EXTRACT PROVIDED.

— Start —

On Thursday, October 9, 2008, Fischer requested registration cards and change of address forms from the Greene County Board of Elections for all 302 voters who took advantage of the five day window allowing for same-day registration and voting. Fischer stated that he wanted the information in order to track whether or not same-day voters were registered in other localities and were qualified electors in Greene County.

“Legitimate voters are being treated like criminals for exercising their right to vote. These voters have done nothing wrong, yet they are being unfairly targeted by law enforcement officials who have no evidence of wrong doing,” said Meredith Bell-Platts, staff counsel with the ACLU Voting Rights Project. “Three federal courts and the Ohio Supreme Court have determined that the five day window for same-day registration and voting is legal. These law enforcement officials ought to move on and stop intimidating innocent voters.”

The Ohio Supreme Court and U.S. District Court for the Northern District of Ohio ruled on September 29, 2008 that same-day registration and voting during the five day window is legal under Ohio law. The U.S. District Court for the Southern District of Ohio declined to stop the program subsequent to the Ohio Supreme Court’s ruling. The Sixth Circuit Court of Appeals upheld the five day window as well.

— End —

THE REQUEST. Continue the passage about the Greene County same-day voter records request, picking up after its final sentence.

Dataset items.
— Start —

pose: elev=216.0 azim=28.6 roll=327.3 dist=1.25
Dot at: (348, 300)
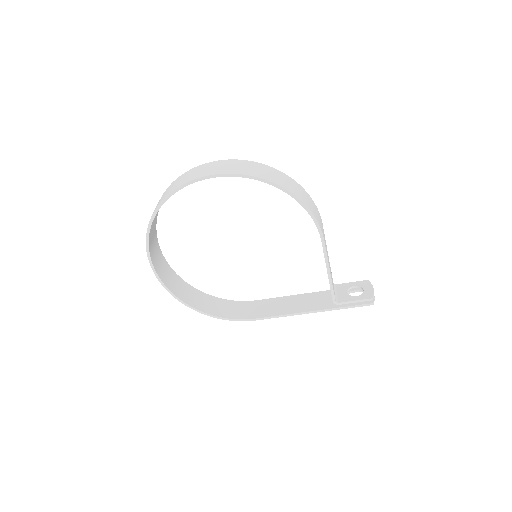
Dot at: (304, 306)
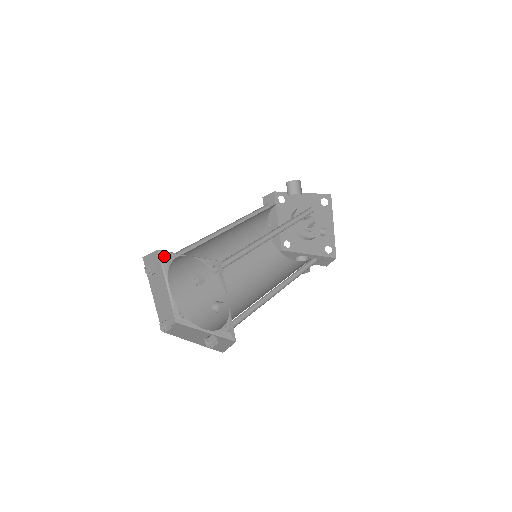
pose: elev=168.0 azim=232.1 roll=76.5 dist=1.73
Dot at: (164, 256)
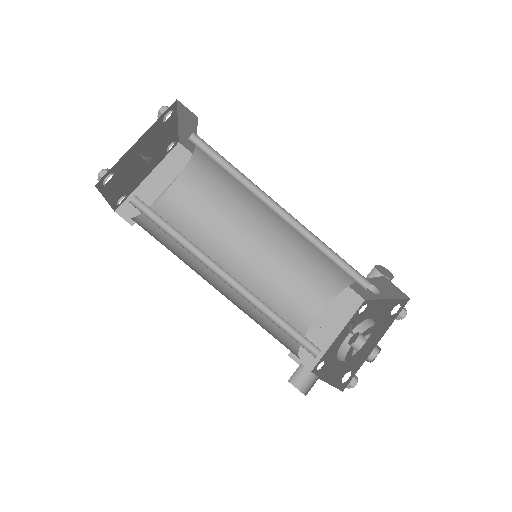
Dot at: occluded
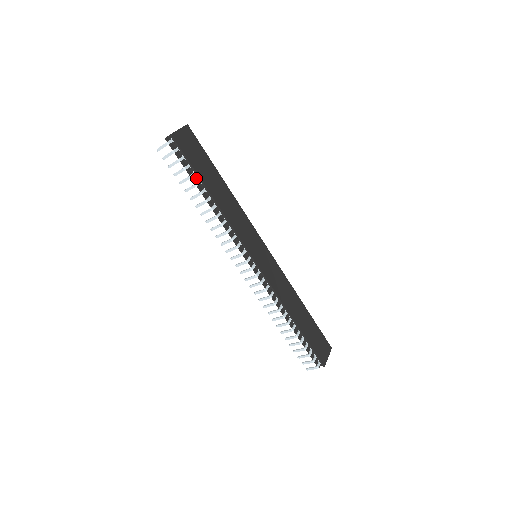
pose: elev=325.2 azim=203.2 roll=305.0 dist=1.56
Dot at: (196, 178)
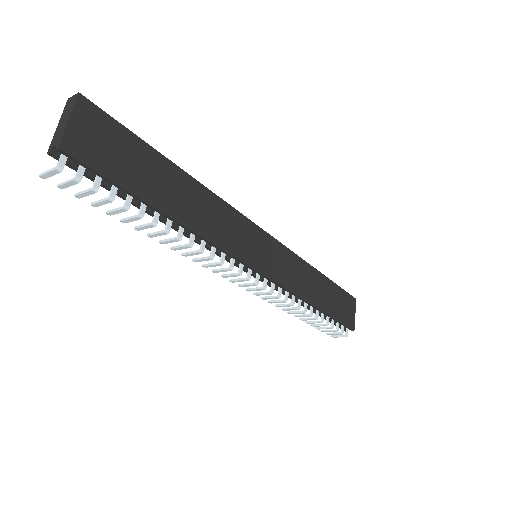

— End —

TASK RESULT.
Joining the ACLU in its letter to Sheriff Fischer and Prosecuting Attorney Haller are the Lawyers Committee for Civil Rights Under the Law, Project Vote and Demos: A Network for Ideas and Action and Ellis Jacobs.

"Conducting an investigation involving hundreds of people without any evidence of criminal activity is not only poor police work, it is illegal. Federal law protects voters from being intimidated, even unintentionally, by the actions of others. If voters believe that simply casting their ballot lawfully will subject them to investigation by police, it will almost certainly lead to some avoiding the ballot box," Davis concluded.